A potentially growing federal surplus would give President-elect George Bush room to enact the 10-year, $1.3 trillion tax cut on which he campaigned, especially if he is willing to put off plans for the partial privatization of Social Security. But how he passes such a tax cut – with or over the objections of congressional Democrats – will set a tone for his administration and shape the next campaign fight.
Whether the Congressional Budget Office is right that economic growth in the next decade may be as much as 25 percent greater than thought last fall, resulting in $1 trillion in additional surplus over that time, the president-elect has as much a political problem as a monetary one. Democrats don’t like some of the tax cuts – which include reducing high marginal rates, eliminating the estate tax, reducing the marriage tax and expanding child credit, charitable deductions and Education Savings Accounts – partly because they disagree with where tax breaks should go and partly because they will fight against giving the new president an early success.
Though Republicans control the House and, barely, the Senate, it isn’t clear that Mr. Bush can count on all Republicans to support the entire tax package or that Senate Democrats will stay away from the procedures that could tie up a vote for months. That suggests taking the tax cuts one at a time rather than all at once.

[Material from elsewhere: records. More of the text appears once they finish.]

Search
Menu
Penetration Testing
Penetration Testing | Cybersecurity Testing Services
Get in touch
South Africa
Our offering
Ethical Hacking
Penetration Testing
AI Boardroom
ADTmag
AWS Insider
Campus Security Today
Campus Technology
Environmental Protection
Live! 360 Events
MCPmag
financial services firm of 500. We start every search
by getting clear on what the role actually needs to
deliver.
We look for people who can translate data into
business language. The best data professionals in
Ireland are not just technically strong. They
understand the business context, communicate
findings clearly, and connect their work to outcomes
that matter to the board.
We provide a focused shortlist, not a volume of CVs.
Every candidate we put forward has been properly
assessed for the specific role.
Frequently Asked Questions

House Speaker Dennis Hastert had the best reason for introducing the tax-cut plan in pieces. He pointed out that a single package tends to put the focus on the dollar figure of the proposal, where smaller bills keep the focus on the issues up for the tax break. The estate and marriage tax breaks, he noted, already have bipartisan support and could be passed without a major fight.

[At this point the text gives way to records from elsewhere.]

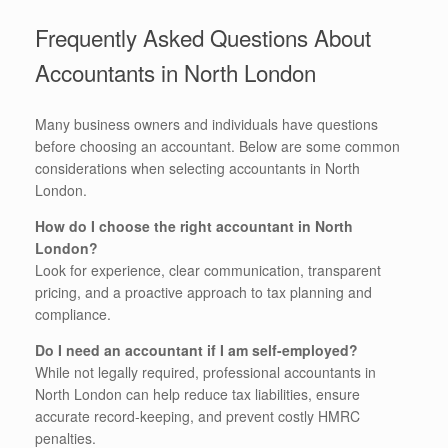
Frequently Asked Questions About
Accountants in North London
Many business owners and individuals have questions
before choosing an accountant. Below are some common
considerations when selecting accountants in North
London.
How do I choose the right accountant in North
London?
Look for experience, clear communication, transparent
pricing, and a proactive approach to tax planning and
compliance.
Do I need an accountant if I am self-employed?
While not legally required, professional accountants in
North London can help reduce tax liabilities, ensure
accurate record-keeping, and prevent costly HMRC
penalties.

That is sound reasoning, and the incremental approach would give the new administration more time to get a sense of Congress as well as line up supporters. Given the current uncertainty over how much the economy will slow down and what that will do to government revenues, being cautious is of further benefit. The public has told pollsters repeatedly that paying down the national debt is more important to them than tax breaks, a preference the new president undoubtedly understands.
A series of tax-cut proposals, with bipartisan support, could start the Bush administration on the right path to closing the divide Mr. Bush spoke of during the campaign. It would also show fiscal prudence at a time when it is needed.